* [AUFGABEN ZUR ÜBUNG]:
**a.** Wie lautet der bürgerliche Name von Wilhelmine Heimburg im Text über die Dichtervillen an der Elbe?
**b.** Führe den Text über die Dichtervillen an der Elbe nach seinem letzten Satz fort.
═════ LESETEXT ═════
Beobachter an der Elbe sind aufmerksame Menschen. Dereinst werden ihnen
drei oder vier Villen aufgefallen sein, die durch leuchtende Lettern schon
äußerlich als Dichterheime grüßten – die ›Villa Heimburg‹ ab 1881 in
Kötzschenbroda und seit 1910 noch die ›Heimburg‹ in Niederlößnitz, in
Oberlößnitz ab Ende 1895 die Villa »Shatterhand.« und schließlich
die ›Villa Cotta‹ seit 1909 in Weinböhla. Eine Schriftstellerin,
Wilhelmine Heimburg (1848–1912), und zwei Kollegen, Karl May (1842–1912)
beziehungsweise Johannes Cotta (1862–1944), lebten und schrieben hier,
aber nichts ist überliefert von gegenseitigen Beziehungen oder auch nur
Bekanntschaften, obgleich es mancherlei Schnittmengen im Leben und Werk zu
geben scheint. Als mir eine etwas unscharfe Fotografie aus dem Jahre 1909
in die Hände fiel – ein Mann vor einem Blockhaus mit Gewehr im Anschlag –,
gab es sekundenkurzes Frohlocken: Neues Bild von May entdeckt! Aber der
Schütze war Johannes Cotta.
Am wunderlichsten stellt sich das Nichtverhältnis von Karl May und
Wilhelmine Heimburg dar. Sie heißt mit bürgerlichem Namen Bertha Behrens,
ist sechs Jahre jünger als May, wird am 7. September 1848 in Thale
geboren. Vater Hugo Behrens hat es in seiner Militärarztlaufbahn bis zum
Oberstabsarzt gebracht, an wechselnden Standorten gedient, bis er sich
nach der Pensionierung 1881 mit seiner Familie in Kötzschenbroda
niederlässt. An der gepflegten Heimstätte in der Gartenstraße (heute
Hermann-Ilgen-Straße 21) prangt bis heute der Schriftzug ›Villa Heimburg‹.
═════ MATERIALSAMMLUNG ═════
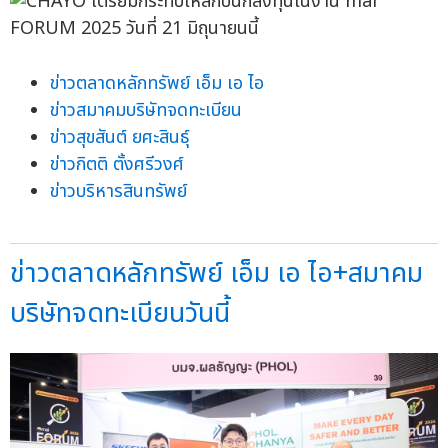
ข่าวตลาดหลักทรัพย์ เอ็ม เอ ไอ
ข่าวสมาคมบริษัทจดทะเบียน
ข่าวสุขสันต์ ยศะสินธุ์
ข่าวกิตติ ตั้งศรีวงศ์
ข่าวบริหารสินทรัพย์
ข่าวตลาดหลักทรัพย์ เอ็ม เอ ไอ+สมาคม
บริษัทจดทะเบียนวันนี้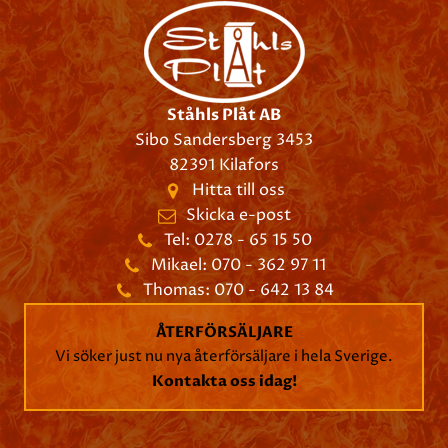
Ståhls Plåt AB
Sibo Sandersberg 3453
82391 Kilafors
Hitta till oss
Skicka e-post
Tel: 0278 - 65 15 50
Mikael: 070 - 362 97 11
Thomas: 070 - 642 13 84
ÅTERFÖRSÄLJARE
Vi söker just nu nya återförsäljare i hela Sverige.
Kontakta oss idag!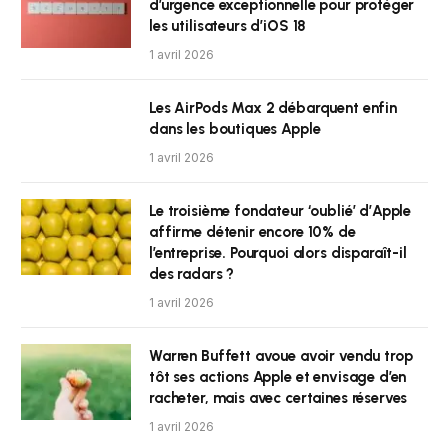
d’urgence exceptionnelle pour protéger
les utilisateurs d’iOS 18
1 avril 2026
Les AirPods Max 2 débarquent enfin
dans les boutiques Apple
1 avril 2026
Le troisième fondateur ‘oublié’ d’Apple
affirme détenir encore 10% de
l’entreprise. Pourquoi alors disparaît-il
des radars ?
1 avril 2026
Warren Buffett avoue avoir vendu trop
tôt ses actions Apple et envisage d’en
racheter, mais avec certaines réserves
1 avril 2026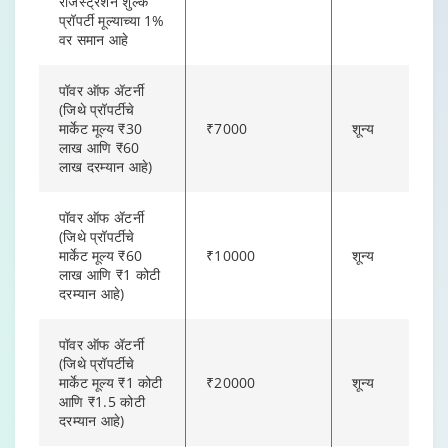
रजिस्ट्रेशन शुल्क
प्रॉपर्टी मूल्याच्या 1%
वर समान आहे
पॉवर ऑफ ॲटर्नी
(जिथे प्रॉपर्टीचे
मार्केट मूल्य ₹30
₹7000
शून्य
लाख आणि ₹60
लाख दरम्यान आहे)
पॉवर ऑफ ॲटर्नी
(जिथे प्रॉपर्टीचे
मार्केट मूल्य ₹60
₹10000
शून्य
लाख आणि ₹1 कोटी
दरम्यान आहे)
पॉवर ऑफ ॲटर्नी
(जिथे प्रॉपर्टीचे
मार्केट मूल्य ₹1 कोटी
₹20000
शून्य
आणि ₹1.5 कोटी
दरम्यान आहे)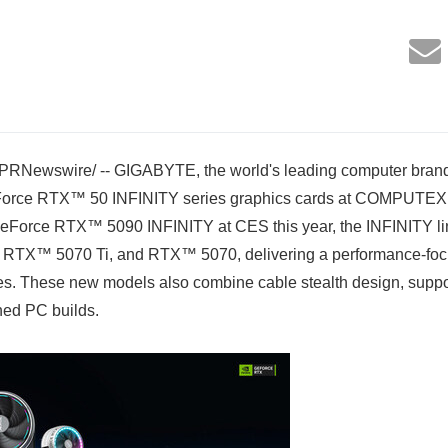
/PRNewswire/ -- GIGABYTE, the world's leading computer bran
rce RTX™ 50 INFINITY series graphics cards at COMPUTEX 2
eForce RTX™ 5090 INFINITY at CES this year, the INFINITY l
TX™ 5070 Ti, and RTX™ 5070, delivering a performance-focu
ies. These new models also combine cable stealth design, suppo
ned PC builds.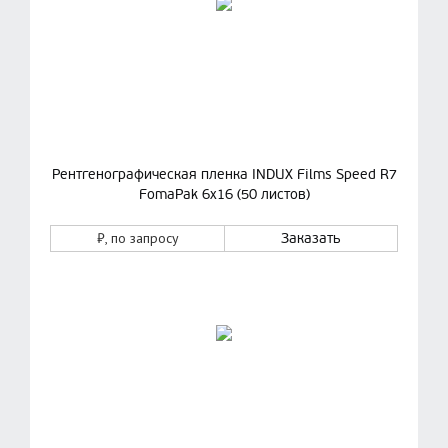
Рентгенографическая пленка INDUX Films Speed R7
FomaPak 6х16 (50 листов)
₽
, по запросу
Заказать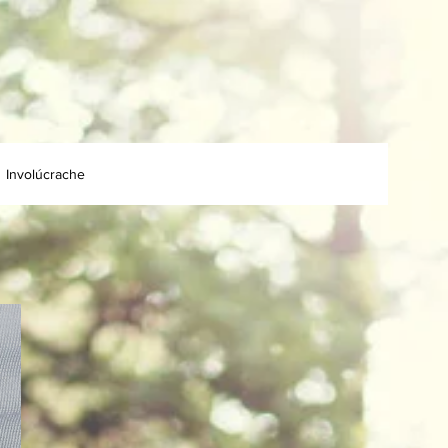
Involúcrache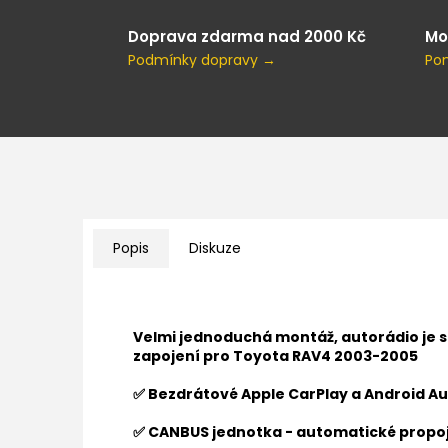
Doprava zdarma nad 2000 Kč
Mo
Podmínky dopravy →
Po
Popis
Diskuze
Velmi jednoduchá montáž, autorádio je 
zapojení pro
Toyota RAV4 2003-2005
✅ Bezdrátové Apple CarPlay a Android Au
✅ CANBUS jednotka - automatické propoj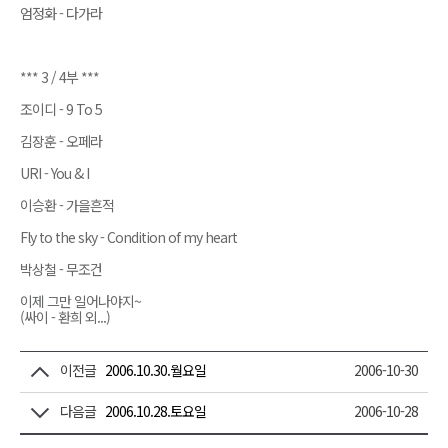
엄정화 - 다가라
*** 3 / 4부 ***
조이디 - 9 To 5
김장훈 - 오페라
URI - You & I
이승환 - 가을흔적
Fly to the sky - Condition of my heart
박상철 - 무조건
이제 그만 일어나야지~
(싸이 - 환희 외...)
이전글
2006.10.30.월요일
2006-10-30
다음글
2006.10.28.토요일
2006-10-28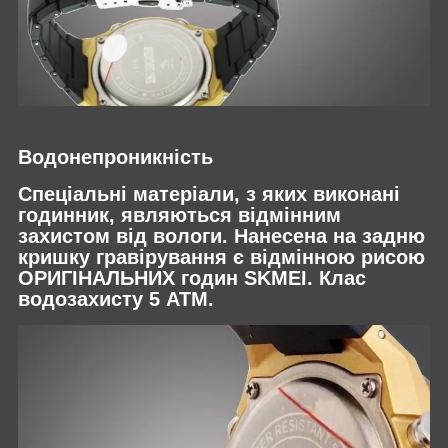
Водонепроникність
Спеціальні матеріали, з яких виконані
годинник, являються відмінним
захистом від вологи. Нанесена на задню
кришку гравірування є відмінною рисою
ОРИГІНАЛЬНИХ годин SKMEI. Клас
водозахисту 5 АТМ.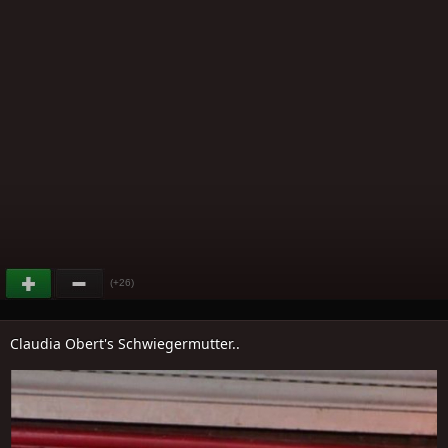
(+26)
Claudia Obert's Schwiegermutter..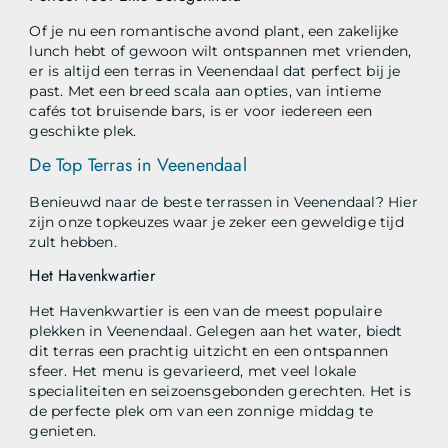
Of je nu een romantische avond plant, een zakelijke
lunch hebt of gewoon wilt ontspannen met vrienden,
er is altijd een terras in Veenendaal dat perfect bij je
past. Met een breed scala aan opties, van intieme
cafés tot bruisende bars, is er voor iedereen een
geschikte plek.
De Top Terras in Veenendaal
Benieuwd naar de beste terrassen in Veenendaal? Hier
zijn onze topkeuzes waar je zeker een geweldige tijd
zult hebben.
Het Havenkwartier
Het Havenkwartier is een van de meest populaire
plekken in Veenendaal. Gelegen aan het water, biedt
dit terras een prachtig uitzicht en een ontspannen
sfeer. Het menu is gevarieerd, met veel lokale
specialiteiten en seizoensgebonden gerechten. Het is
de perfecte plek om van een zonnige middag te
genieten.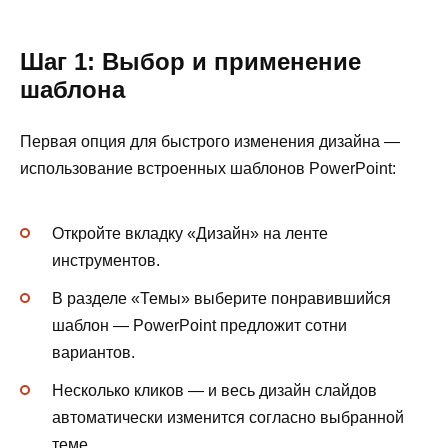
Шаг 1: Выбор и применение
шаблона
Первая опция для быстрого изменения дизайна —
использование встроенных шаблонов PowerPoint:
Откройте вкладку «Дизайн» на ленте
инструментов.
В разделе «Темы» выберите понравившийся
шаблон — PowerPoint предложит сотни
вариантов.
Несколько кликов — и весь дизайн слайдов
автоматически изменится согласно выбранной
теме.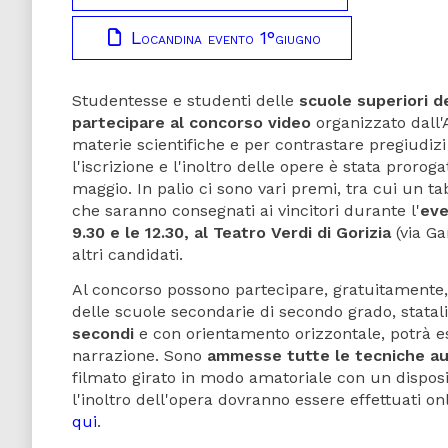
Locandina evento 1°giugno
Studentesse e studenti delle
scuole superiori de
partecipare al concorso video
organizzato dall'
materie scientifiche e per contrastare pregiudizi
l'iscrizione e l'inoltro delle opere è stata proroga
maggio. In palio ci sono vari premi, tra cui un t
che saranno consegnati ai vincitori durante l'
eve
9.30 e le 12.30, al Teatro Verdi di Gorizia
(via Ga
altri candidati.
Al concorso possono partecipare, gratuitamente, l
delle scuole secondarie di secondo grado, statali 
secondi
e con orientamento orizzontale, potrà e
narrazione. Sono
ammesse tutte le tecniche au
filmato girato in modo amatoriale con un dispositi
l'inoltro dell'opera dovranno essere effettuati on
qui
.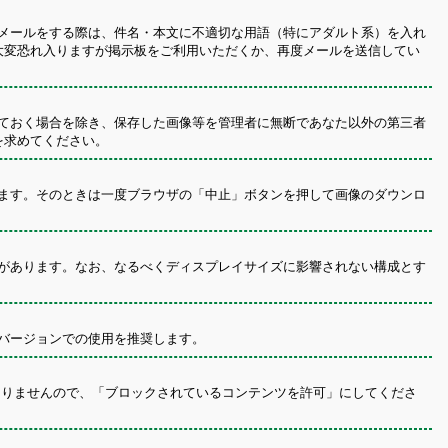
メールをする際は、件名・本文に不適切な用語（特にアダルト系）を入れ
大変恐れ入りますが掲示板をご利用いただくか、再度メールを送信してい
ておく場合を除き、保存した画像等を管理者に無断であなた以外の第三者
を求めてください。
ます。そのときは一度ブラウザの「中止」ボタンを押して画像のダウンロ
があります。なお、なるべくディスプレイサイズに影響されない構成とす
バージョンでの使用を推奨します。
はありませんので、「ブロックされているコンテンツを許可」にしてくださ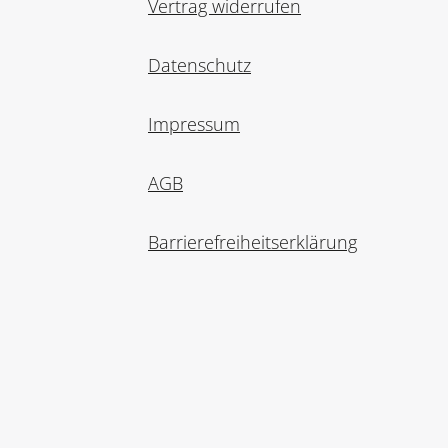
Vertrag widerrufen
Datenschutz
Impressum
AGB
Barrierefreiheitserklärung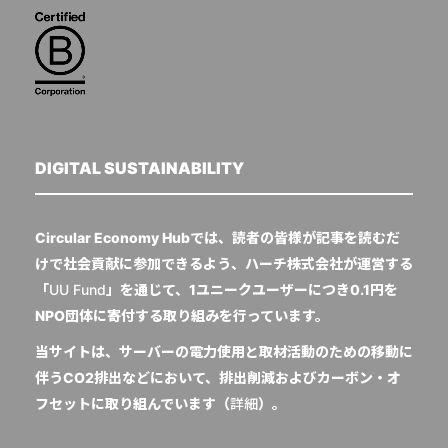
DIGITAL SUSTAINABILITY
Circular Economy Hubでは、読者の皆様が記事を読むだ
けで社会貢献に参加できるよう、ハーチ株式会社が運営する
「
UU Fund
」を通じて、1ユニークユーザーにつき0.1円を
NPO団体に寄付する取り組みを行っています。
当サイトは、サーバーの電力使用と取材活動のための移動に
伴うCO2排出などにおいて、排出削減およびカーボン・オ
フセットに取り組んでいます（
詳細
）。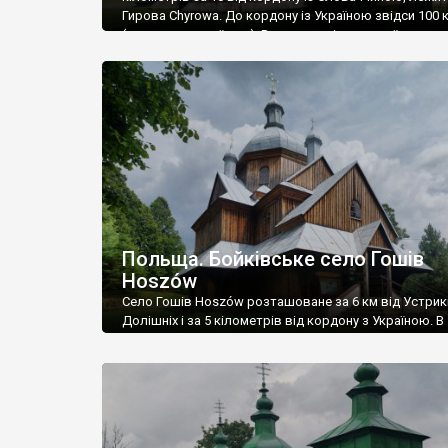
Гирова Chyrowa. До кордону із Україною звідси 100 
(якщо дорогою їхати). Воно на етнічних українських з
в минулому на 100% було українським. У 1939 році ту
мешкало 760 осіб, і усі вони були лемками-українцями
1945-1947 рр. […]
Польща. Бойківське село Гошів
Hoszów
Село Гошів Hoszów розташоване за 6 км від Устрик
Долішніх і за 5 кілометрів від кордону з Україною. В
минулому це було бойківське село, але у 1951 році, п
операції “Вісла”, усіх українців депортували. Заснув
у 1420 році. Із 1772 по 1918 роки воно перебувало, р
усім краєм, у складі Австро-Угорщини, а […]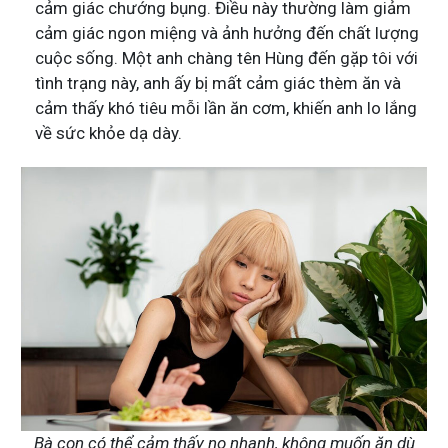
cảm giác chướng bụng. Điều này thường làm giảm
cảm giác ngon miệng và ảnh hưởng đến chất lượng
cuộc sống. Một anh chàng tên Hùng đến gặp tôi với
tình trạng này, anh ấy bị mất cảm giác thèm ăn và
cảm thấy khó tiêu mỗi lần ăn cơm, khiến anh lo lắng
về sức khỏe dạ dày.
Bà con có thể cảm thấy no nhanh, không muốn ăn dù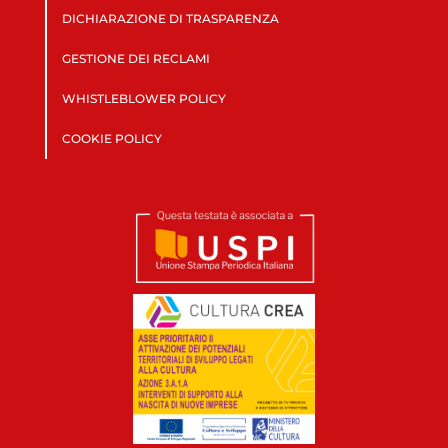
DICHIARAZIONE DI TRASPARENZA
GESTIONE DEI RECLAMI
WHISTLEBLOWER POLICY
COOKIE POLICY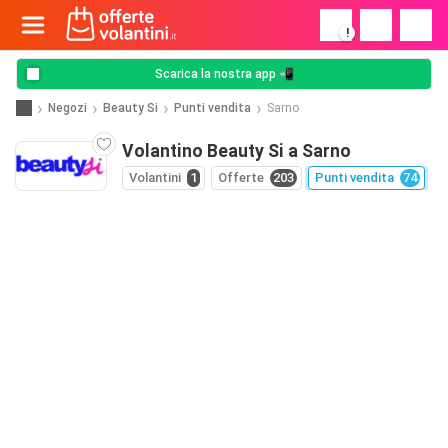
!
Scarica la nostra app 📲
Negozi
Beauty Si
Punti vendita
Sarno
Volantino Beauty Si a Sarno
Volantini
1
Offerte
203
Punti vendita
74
═════
* [LÖSUNGEN]:
**a.** Bertha Behrens.

**b.**
Tochter Bertha hat sich zu jenem Zeitpunkt schon ihren Platz in den
Literaturannalen gesichert. Nach dem Debüt 1876 mit einer kleinen Novelle
startet sie 1878 ihre Karriere in der ›Gartenlaube‹. In den Heften 40 bis
52 läuft ›Lumpenmüllers Lieschen‹, das schon ihr bekanntester Roman werden
soll. 1879 folgt die Buchausgabe.
Bis 1912 bringt die ›Gartenlaube‹ fast in jedem Jahr einen neuen Roman der
Heimburg. Dieses Pseudonym soll harmonischen Klang für Vornehmheit und
Geborgenheit ausstrahlen: »My home is my castle.«
In ihren Romanen und Novellen gestaltet sie Konflikte, die Tragik ins
idyllische Familienleben bringen. Sie schreibt gegen adligen Standesdünkel
und will den Lebensraum der Frau erweitern. 1887 vollendet sie den Roman
›Eulenhaus‹ der plötzlich verstorbenen Eugenie Marlitt und rückt zur
Starautorin der ›Gartenlaube‹ auf. Sie wird Deutschlands meistgelesene
Autorin, bis die große Zeit der Hedwig Courths-Mahler beginnt.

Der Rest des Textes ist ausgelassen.